У бабушки в деревне и у мамы на даче грядки содержались в идеальном порядке. К его наведению активно привлекали маленького Митю. Говорили: «Вырастишь свою грядочку – купим тебе новый велосипедик…» И он пыхтел, копал маленькой лопаткой, выковыривал сорняки, таскал воду в игрушечном ведёрке.
Прокопьиха, охая и держась за поясницу, выползла на крыльцо, присела рядом. Митя несмело предложил свою помощь по огороду.

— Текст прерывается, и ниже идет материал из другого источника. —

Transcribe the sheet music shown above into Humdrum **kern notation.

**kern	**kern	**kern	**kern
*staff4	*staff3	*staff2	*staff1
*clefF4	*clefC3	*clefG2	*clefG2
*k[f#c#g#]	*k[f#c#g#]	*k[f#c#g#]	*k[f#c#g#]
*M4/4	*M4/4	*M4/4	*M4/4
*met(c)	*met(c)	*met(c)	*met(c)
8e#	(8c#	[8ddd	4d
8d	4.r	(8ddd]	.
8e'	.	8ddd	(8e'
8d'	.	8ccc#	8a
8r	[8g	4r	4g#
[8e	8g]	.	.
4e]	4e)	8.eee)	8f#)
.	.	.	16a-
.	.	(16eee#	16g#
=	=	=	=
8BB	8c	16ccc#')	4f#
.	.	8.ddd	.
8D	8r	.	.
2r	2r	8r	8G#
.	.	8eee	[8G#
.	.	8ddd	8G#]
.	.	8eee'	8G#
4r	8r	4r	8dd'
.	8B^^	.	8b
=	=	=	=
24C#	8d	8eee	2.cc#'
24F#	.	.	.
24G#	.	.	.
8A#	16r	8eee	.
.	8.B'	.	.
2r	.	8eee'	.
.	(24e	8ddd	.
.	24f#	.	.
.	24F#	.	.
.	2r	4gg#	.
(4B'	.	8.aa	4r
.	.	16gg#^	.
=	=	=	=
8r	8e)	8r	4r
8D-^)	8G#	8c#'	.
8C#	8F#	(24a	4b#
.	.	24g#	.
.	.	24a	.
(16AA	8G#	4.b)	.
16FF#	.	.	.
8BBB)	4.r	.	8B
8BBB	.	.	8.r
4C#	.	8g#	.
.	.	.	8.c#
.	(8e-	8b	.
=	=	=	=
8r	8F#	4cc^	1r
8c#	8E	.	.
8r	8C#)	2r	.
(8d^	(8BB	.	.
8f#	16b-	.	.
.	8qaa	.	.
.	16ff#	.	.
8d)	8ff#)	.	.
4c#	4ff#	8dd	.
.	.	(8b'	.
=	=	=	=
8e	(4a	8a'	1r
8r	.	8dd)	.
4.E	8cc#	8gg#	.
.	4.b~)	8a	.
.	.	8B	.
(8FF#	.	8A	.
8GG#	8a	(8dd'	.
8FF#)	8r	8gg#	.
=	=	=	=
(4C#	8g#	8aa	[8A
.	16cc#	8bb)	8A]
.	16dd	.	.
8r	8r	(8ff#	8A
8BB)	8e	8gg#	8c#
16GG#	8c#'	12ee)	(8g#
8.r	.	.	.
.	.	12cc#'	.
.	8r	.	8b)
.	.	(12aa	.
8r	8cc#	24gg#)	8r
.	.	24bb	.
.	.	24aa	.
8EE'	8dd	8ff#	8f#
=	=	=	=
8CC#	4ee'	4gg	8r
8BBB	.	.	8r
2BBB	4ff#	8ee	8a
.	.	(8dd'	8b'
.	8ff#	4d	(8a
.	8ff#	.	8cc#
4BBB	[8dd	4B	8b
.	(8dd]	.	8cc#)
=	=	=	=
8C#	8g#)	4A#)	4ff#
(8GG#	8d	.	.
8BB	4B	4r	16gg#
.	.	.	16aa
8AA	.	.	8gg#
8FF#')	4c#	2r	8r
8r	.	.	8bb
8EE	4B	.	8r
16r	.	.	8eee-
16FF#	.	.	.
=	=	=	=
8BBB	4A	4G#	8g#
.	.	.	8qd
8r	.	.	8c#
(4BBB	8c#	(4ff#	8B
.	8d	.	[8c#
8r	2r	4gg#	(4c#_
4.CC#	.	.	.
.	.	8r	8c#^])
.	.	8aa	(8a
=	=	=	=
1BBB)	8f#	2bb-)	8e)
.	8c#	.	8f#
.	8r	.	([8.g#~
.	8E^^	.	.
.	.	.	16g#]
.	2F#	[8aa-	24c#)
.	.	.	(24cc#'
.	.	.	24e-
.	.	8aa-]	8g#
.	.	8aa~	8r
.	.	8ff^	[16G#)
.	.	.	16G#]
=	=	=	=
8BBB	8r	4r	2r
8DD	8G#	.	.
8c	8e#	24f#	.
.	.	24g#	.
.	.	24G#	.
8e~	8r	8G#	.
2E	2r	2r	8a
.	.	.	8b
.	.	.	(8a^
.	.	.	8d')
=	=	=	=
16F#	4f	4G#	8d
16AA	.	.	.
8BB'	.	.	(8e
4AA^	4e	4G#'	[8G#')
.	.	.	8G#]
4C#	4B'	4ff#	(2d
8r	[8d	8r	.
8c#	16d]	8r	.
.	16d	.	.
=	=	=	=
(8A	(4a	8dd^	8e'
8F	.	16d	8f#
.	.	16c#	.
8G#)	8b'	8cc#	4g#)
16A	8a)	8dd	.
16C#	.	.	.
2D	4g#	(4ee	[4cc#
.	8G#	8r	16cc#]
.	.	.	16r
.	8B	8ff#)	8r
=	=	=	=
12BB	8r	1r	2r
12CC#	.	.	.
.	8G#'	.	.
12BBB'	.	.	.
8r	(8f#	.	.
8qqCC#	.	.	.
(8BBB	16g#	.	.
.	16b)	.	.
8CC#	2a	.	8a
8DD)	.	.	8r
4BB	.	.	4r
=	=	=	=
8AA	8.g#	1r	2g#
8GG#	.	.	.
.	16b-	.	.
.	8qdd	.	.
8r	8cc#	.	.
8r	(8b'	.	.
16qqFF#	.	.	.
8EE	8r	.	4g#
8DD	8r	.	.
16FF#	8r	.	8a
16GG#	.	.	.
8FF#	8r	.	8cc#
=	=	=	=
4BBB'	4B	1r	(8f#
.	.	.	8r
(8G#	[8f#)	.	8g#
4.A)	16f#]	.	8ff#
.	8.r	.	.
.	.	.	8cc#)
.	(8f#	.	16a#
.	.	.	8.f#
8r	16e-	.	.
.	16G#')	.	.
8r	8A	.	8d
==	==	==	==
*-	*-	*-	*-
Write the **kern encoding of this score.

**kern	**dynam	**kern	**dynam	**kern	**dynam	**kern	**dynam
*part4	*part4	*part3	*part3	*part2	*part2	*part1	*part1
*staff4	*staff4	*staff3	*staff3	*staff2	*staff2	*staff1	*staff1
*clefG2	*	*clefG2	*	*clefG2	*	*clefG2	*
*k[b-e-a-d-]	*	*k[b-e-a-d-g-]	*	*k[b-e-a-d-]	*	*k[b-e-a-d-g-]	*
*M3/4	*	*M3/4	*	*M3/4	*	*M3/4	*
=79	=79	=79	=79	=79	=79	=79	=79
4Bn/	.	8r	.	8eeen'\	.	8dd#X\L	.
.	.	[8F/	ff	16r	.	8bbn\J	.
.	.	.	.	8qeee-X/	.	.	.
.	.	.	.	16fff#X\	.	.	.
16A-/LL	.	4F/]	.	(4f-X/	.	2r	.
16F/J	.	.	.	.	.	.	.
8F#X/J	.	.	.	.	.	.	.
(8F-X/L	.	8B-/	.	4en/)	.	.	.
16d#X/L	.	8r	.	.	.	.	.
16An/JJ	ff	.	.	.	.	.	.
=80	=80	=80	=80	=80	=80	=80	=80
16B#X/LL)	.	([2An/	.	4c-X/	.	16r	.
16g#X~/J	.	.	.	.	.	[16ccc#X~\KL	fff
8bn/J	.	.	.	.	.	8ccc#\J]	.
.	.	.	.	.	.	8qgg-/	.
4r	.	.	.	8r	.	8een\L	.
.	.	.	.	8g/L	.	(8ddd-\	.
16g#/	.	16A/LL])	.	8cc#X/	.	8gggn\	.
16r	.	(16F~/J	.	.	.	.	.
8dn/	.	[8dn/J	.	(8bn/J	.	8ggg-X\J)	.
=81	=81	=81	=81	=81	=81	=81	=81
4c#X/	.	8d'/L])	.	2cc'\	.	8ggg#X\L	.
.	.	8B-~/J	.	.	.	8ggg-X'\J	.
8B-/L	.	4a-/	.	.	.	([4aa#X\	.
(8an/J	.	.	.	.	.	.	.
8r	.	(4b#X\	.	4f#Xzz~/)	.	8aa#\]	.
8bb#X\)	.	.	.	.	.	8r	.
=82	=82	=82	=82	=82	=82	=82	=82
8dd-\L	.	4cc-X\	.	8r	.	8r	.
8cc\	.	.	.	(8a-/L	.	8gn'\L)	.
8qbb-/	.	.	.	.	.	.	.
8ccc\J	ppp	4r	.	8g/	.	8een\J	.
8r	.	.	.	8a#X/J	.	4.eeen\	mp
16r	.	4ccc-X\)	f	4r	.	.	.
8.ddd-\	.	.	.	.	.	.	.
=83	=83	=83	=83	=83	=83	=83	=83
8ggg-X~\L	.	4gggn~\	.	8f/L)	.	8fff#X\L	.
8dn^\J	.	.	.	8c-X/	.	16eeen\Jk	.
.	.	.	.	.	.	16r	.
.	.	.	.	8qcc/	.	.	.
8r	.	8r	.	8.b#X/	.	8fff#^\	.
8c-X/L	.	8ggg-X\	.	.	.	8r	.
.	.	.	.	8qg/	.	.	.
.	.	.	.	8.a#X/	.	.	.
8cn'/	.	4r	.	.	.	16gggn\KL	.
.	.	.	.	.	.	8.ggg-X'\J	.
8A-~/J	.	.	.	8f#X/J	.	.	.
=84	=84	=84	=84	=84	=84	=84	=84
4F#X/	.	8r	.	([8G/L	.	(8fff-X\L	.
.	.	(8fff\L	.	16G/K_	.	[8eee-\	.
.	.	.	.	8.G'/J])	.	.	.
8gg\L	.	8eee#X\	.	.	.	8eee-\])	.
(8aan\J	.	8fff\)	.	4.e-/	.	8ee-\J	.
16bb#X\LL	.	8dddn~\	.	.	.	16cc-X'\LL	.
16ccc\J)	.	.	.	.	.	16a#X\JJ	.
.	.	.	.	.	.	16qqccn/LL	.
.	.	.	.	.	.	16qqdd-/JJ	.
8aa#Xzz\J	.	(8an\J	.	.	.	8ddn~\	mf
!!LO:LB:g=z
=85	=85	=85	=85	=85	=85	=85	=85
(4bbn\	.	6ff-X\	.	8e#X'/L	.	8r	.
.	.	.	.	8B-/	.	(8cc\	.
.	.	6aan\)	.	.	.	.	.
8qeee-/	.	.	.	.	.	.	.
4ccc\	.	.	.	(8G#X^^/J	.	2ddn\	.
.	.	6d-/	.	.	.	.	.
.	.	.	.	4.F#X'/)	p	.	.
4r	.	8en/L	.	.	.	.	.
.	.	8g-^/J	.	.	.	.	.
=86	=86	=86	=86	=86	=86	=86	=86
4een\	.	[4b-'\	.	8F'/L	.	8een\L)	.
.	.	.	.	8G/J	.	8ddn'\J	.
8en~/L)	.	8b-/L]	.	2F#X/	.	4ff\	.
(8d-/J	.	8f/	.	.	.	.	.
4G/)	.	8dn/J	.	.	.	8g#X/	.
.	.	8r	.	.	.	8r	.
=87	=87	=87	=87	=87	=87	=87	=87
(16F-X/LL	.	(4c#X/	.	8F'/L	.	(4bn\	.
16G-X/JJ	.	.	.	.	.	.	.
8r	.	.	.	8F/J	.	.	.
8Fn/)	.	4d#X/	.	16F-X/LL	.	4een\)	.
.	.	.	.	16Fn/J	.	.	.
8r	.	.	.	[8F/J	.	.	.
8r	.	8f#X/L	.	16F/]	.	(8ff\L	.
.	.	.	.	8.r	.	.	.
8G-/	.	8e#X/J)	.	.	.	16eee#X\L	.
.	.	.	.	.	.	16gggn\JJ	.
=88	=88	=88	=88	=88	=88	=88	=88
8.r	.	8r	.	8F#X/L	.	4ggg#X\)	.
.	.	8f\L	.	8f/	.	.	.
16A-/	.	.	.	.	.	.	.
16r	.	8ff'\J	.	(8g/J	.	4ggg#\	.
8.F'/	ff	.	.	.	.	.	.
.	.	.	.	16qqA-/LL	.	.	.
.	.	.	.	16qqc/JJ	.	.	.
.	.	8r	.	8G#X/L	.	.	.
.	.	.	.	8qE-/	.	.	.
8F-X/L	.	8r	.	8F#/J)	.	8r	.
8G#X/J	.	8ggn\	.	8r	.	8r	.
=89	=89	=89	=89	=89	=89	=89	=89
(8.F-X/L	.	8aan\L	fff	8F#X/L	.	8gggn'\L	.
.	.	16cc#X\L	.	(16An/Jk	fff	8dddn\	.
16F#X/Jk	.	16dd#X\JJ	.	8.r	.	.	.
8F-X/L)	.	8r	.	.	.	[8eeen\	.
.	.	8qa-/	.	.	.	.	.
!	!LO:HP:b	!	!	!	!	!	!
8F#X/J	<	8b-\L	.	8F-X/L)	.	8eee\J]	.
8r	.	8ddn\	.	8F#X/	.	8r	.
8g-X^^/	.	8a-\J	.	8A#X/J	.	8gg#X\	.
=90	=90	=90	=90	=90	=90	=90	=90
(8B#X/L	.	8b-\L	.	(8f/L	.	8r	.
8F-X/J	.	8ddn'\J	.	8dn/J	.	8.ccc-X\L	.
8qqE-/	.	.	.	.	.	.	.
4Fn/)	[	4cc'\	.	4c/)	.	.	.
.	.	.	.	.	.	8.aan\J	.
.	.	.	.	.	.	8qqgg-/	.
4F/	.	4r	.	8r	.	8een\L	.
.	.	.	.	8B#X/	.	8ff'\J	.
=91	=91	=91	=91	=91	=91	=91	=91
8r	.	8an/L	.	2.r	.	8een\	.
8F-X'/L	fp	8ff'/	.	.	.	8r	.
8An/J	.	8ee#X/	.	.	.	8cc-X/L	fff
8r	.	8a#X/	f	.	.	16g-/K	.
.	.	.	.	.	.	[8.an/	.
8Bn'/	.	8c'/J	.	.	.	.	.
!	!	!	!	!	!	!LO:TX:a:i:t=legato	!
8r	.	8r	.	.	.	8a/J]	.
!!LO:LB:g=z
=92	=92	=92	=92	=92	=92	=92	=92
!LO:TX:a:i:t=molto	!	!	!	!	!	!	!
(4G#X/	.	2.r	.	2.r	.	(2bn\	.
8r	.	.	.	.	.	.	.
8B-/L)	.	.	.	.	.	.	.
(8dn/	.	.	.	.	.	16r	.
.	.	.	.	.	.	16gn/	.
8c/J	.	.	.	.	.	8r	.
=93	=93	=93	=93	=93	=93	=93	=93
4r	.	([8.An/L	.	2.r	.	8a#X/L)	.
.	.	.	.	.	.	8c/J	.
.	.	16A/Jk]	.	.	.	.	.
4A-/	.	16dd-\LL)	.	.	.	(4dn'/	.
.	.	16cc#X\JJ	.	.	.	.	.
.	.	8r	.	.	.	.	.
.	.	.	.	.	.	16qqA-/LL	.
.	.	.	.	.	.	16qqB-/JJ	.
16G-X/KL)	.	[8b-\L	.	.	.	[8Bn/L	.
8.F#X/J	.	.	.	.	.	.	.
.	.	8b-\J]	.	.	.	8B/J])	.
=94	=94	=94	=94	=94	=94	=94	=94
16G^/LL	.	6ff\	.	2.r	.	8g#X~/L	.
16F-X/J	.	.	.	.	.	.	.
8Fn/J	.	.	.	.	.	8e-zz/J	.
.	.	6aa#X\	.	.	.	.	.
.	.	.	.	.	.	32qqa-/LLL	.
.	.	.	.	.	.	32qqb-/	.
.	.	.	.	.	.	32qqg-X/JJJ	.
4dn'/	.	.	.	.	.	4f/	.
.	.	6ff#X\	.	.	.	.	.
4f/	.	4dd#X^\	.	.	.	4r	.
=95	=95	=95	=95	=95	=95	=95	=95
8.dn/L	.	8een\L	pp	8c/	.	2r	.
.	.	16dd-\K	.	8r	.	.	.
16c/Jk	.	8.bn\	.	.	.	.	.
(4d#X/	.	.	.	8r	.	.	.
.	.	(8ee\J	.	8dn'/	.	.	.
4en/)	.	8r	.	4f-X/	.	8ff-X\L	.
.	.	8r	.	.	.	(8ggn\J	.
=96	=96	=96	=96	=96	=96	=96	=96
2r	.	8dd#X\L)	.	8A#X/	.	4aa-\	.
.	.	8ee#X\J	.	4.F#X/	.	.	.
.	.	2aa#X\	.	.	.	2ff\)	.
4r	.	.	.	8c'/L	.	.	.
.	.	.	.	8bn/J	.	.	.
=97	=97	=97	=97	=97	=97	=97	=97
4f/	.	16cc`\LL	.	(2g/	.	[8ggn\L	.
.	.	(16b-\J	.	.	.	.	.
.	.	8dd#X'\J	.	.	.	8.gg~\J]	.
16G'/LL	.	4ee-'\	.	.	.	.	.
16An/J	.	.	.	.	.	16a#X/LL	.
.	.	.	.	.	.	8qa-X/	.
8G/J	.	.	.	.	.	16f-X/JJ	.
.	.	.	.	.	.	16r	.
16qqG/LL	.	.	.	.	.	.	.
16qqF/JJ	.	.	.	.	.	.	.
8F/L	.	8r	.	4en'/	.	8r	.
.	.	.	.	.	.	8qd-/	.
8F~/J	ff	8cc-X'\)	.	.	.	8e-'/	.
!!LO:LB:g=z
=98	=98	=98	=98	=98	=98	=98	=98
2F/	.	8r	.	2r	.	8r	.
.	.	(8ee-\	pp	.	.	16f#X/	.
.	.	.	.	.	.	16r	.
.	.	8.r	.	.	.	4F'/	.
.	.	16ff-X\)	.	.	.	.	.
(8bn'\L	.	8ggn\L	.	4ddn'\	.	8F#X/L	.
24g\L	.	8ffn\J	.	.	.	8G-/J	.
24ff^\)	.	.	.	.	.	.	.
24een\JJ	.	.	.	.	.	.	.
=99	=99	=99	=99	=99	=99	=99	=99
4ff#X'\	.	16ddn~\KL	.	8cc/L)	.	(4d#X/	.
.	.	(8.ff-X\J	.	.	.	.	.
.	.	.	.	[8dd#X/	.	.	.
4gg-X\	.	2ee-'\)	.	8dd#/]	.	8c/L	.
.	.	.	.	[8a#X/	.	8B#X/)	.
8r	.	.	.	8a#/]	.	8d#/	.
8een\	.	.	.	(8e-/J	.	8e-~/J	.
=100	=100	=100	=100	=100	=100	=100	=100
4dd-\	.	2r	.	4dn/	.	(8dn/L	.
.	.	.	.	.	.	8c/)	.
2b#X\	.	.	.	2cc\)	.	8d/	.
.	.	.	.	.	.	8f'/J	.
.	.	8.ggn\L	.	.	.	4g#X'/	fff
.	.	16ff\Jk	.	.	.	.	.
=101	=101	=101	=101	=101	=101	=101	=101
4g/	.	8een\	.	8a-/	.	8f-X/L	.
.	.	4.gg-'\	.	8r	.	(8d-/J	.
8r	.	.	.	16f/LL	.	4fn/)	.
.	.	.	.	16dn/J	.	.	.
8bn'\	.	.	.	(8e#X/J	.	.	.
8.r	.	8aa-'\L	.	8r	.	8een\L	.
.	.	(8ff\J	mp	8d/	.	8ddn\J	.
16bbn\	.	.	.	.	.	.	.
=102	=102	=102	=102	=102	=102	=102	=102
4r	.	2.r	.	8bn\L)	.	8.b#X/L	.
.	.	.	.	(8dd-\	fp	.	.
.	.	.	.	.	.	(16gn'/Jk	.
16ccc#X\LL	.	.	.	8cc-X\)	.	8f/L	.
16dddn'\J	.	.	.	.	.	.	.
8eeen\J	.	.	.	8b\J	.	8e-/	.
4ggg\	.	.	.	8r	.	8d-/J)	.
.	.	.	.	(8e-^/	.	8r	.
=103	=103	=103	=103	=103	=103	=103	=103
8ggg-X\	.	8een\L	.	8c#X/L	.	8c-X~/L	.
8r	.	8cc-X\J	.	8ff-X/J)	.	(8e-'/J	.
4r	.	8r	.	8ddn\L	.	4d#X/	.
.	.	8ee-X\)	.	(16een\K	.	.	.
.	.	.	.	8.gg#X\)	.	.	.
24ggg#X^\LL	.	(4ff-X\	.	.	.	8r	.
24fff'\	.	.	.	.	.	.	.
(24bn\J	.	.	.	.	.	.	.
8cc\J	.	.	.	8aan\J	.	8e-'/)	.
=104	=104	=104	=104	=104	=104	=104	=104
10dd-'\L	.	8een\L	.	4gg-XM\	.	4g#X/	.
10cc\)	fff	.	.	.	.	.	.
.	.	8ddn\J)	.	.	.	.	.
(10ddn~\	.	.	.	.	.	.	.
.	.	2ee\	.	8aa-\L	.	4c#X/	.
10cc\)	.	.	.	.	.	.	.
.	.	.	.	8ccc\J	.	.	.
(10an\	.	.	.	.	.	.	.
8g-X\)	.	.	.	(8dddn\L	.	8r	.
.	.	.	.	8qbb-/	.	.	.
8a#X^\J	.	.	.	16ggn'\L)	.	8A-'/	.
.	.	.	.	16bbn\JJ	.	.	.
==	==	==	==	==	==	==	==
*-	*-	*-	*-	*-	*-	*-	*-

– А на здоровье. Хоть какая помощь бабушке, – подобрела Прокопьиха. – И болесть, глядишь, отступит.
– Какая болезнь?
– Эта, как его… Болесть пространства, сказали. Фобья какая-то… Что ты людей боишься. За забор не смеешь носа казать.
– Агорафобия?
– А лешак знает. Шибко наказали: за забор тебя не пускать – ни-ни.
– А они… не сказали? Сколько можно здесь жить?
– Сказали: сколько хочет – столько будет жить. В деньгах, мол, тебе, Прокопьиха, отказу не будет. Я и то сомневаюсь: каково со мной, сухим пеньком, в огороде торчать? Молодому здесь тесно, тошно, хуже тюрьмы. Разве что огарофобья твоя… Ты чего?
Митя хлюпнул носом. Тесно здесь? Всю жизнь?! Господи, здесь же настоящий мирок! Целый мир! Мирище! Вселенная!
Прокопьиха смотрела на Митю, дивилась, качала трясущейся головой:
– Ишь, лихоманка трясёт, вроде припадка. Огарофобья-то.
Митя долго не мог уснуть от ощущения Счастья. И проснулся в нетерпеливом ожидании, когда на улице было ещё серенько и прохладно. Руки ныли в предвкушении действия.
Первым делом он вырубил в огороде сухие кусты и деревья, торчащие там и сям как скелеты с задранными руками.